The U.S. Bureau of Reclamation manages the water, and this past July, the water district sent the bureau a letter. It stated, among other things, that the Bureau of Reclamation, " … gambled with our water supply."
"We were very strongly, at that time, encouraging them to pay attention to what's happening with Folsom, that this year might not be wet, and we were concerned that what's happened this year was going to happen," Lorance said, summing up her reasoning for the letter.
As far as that letter goes, Bureau spokesperson Louie Moore only said, "Reclamation operates as a water manager for numerous contractors."

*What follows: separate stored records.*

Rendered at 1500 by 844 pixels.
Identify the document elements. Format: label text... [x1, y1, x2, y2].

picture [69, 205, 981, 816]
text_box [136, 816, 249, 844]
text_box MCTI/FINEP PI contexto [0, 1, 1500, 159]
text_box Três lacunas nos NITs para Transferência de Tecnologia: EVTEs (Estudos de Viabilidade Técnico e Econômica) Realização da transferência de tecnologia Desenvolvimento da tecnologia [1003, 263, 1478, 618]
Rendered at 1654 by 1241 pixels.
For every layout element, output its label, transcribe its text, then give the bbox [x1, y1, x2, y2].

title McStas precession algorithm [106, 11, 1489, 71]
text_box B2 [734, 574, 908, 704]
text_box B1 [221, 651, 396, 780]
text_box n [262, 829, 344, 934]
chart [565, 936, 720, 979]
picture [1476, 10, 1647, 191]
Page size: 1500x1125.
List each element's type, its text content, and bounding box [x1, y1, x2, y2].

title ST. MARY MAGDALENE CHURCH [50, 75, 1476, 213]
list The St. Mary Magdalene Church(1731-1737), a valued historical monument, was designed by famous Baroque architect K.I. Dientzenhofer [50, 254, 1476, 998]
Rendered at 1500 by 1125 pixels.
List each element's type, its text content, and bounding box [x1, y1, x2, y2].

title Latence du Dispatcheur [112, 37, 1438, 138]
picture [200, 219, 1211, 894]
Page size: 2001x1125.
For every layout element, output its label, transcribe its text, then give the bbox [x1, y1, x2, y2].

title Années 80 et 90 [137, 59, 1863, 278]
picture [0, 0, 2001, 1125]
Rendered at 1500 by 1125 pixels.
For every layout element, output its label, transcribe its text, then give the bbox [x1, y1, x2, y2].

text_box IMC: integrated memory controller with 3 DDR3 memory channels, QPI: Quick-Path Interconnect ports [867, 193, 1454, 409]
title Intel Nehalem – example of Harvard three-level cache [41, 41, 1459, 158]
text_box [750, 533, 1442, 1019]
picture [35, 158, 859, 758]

Moore said the agency recognized a drought was possible, but he said managers had no idea a high pressure system would hang over the region for 13 months and create one of the worst droughts ever recorded.
As Moore said, the agency has a lot of users downstream, and so it continued to release large volumes of water to serve the needs of farmers, fisheries and freshwater users.
Between July 12, 2013, and August 24, 2013, the bureau allowed the storage at Folsom Lake to drop more than 165,000 acre feet.
That decrease in storage is equal to the amount of water that is in the entire lake right now, and it was gone in that month and a half.
In light of the July letter, News10's investigative team looked at water storage and releases at the lake from October 1, 2013 through December 2013.
They compared that data to average storage and flows from same three-month period over the previous five years.
The five-year average storage in the lake, over that span, was more than 447,000 acre feet of water. That's about 46 percent of capacity.
During the same three months in 2013, the average water storage was drastically lower. It was 266,000 acre feet, just 27 percent of the lake's capacity.
Flows in to the lake, from the upper American River, averaged less than 500 cubic feet per second. The bureau sent almost three times that amount of water downstream.
Not helping: the Sierra snow pack on which Northern California downstream reservoirs rely on is less than 10 inches deep - just one-fifth of what it normally averages.
The Bureau of Reclamation admits there will be no easy fixes if there are not some major snowstorms through the rest of the winter. Moore said, "There is a lot of effort being put into - you know - how do we get through this period."
The bureau's main concern is making sure there is enough water for the 300,000 people who depend on the lake's water storage. But Moore said many times the agency cannot avoid releasing large amounts of water. It sends surges of water down the river to hold back saltwater during large storms in the ocean. And, Moore said, it is also called on to make significant releases to create hydro-power at Folsom Dam when the demand for electricity spikes during the summer and winter.
Meanwhile, San Juan Water District wants the bureau to change the way the lake is managed during forecast drought years, and retain more water in the lake during wetter years to prepare for those drier stretches.
Lorance and Moore said the Bureau of Reclamation, the water district and other water users are currently working together to come up with a long-term management plan at Folsom Lake.